## What to work on
Scan the entries for the word "Julianne". Every line that has it should be copied.

## Supplied records
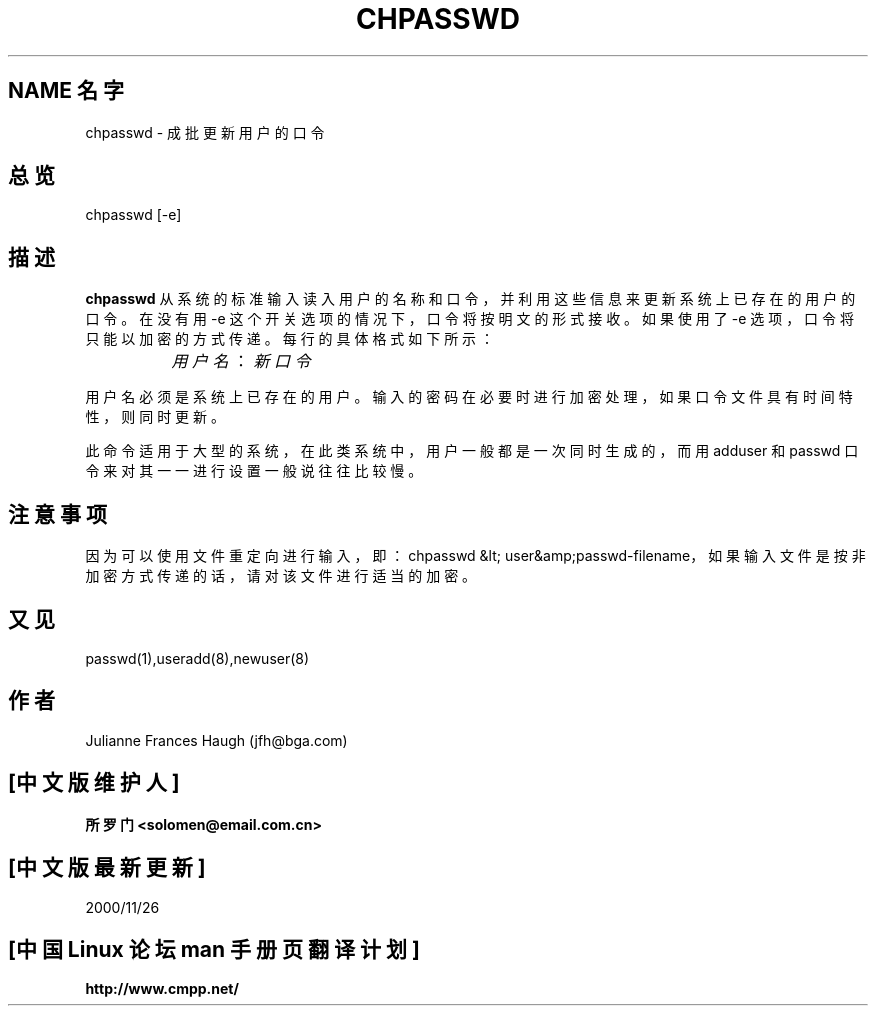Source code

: .\" Copyright 1991, Julianne Frances Haugh
.\" All rights reserved.
.\"; 中文版版权所有 soloman, Laser www.linuxforum.net 2000
.\"
.\" Redistribution and use in source and binary forms, with or without
.\" modification, are permitted provided that the following conditions
.\" are met:
.\" 1. Redistributions of source code must retain the above copyright
.\"    notice, this list of conditions and the following disclaimer.
.\" 2. Redistributions in binary form must reproduce the above copyright
.\"    notice, this list of conditions and the following disclaimer in the
.\"    documentation and/or other materials provided with the distribution.
.\" 3. Neither the name of Julianne F. Haugh nor the names of its contributors
.\"    may be used to endorse or promote products derived from this software
.\"    without specific prior written permission.
.\"
.\" THIS SOFTWARE IS PROVIDED BY JULIE HAUGH AND CONTRIBUTORS ``AS IS'' AND
.\" ANY EXPRESS OR IMPLIED WARRANTIES, INCLUDING, BUT NOT LIMITED TO, THE
.\" IMPLIED WARRANTIES OF MERCHANTABILITY AND FITNESS FOR A PARTICULAR PURPOSE
.\" ARE DISCLAIMED.  IN NO EVENT SHALL JULIE HAUGH OR CONTRIBUTORS BE LIABLE
.\" FOR ANY DIRECT, INDIRECT, INCIDENTAL, SPECIAL, EXEMPLARY, OR CONSEQUENTIAL
.\" DAMAGES (INCLUDING, BUT NOT LIMITED TO, PROCUREMENT OF SUBSTITUTE GOODS
.\" OR SERVICES; LOSS OF USE, DATA, OR PROFITS; OR BUSINESS INTERRUPTION)
.\" HOWEVER CAUSED AND ON ANY THEORY OF LIABILITY, WHETHER IN CONTRACT, STRICT
.\" LIABILITY, OR TORT (INCLUDING NEGLIGENCE OR OTHERWISE) ARISING IN ANY WAY
.\" OUT OF THE USE OF THIS SOFTWARE, EVEN IF ADVISED OF THE POSSIBILITY OF
.\" SUCH DAMAGE.
.\"
.\"	$Id: chpasswd.8,v 1.4 2005/12/01 20:38:28 kloczek Exp $
.\"
.TH CHPASSWD 8
.SH NAME 名字
chpasswd \- 成批更新用户的口令
.SH 总览
chpasswd [\-e]
.SH 描述
.B chpasswd
从系统的标准输入读入用户的名称和口令，
并利用这些信息来更新系统上已存在的用户的口令。
在没有用 \-e 这个开关选项的情况下，口令将按明文的形式接收。
如果使用了 \-e 选项，口令将只能以加密的方式传递。
每行的具体格式如下所示：
.sp 1
		\fI用户名\fR：\fI新口令\fR
.sp 1
用户名必须是系统上已存在的用户。
输入的密码在必要时进行加密处理，
如果口令文件具有时间特性，则同时更新。
.PP
此命令适用于大型的系统，在此类系统中，
用户一般都是一次同时生成的，而用 adduser 和
passwd 口令来对其一一进行设置一般说往往比较慢。
.SH 注意事项
.\" The \fBmkpasswd\fR command must be executed afterwards to update the
.\" DBM password files.
.\" This command may be discarded in favor of the newusers(8) command.
因为可以使用文件重定向进行输入，
即：chpasswd &lt; user&amp;passwd\-filename， 
如果输入文件是按非加密方式传递的话，请对该文件进行适当的加密。
.SH 又见
passwd(1),useradd(8),newuser(8)
.SH 作者
Julianne Frances Haugh (jfh@bga.com)
.SH "[中文版维护人]"
.B 所罗门 <solomen@email.com.cn>
.SH "[中文版最新更新]"
2000/11/26

.SH "[中国 Linux 论坛 man 手册页翻译计划]"
.TP
.BI http://www.cmpp.net/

## Response area
: .\" Copyright 1991, Julianne Frances Haugh
.\" 3. Neither the name of Julianne F. Haugh nor the names of its contributors
Julianne Frances Haugh (jfh@bga.com)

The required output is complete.